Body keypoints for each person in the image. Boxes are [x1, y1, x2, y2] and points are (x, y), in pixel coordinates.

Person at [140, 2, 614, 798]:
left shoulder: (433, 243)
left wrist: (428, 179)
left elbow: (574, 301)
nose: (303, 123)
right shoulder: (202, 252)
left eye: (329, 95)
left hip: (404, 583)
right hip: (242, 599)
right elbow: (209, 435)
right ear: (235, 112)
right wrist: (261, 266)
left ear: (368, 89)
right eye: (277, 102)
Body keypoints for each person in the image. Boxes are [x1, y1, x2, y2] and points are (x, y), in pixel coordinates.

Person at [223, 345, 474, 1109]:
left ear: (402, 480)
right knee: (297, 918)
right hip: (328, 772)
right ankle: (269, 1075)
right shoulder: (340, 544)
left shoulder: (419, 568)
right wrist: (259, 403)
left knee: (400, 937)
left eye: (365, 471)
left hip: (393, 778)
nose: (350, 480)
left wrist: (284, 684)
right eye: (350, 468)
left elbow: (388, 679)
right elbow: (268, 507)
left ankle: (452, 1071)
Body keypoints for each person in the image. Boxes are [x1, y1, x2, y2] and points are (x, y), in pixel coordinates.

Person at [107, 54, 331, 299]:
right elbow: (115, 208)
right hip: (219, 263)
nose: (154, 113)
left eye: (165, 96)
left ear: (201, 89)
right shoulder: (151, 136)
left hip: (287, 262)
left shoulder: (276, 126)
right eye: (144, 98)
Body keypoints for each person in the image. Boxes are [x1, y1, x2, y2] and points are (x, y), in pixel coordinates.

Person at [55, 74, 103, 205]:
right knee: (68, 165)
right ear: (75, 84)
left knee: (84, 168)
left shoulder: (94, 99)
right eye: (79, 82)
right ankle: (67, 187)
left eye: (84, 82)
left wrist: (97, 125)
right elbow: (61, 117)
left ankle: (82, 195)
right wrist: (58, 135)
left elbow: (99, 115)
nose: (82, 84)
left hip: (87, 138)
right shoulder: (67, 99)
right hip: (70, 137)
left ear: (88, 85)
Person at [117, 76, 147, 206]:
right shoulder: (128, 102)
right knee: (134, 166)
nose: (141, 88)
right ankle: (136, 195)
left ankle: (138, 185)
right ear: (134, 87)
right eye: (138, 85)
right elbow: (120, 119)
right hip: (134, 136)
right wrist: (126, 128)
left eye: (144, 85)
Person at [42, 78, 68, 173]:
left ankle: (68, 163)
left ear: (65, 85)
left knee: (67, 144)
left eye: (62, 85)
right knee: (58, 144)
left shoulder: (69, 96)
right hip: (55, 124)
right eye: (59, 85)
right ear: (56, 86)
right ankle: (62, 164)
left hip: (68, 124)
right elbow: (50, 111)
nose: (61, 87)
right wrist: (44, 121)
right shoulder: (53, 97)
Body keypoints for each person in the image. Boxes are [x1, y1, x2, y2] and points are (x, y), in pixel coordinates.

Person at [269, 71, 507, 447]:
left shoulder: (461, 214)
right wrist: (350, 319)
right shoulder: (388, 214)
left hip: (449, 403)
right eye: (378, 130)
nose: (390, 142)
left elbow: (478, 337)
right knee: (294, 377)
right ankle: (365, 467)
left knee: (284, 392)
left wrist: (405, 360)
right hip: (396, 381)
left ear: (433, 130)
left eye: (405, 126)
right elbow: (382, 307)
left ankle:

==================================================

Which lines above contain the word "ankle"? List them.

right ankle: (269, 1075)
left ankle: (452, 1071)
right ankle: (67, 187)
left ankle: (82, 195)
right ankle: (136, 195)
left ankle: (138, 185)
left ankle: (68, 163)
right ankle: (62, 164)
right ankle: (365, 467)
left ankle:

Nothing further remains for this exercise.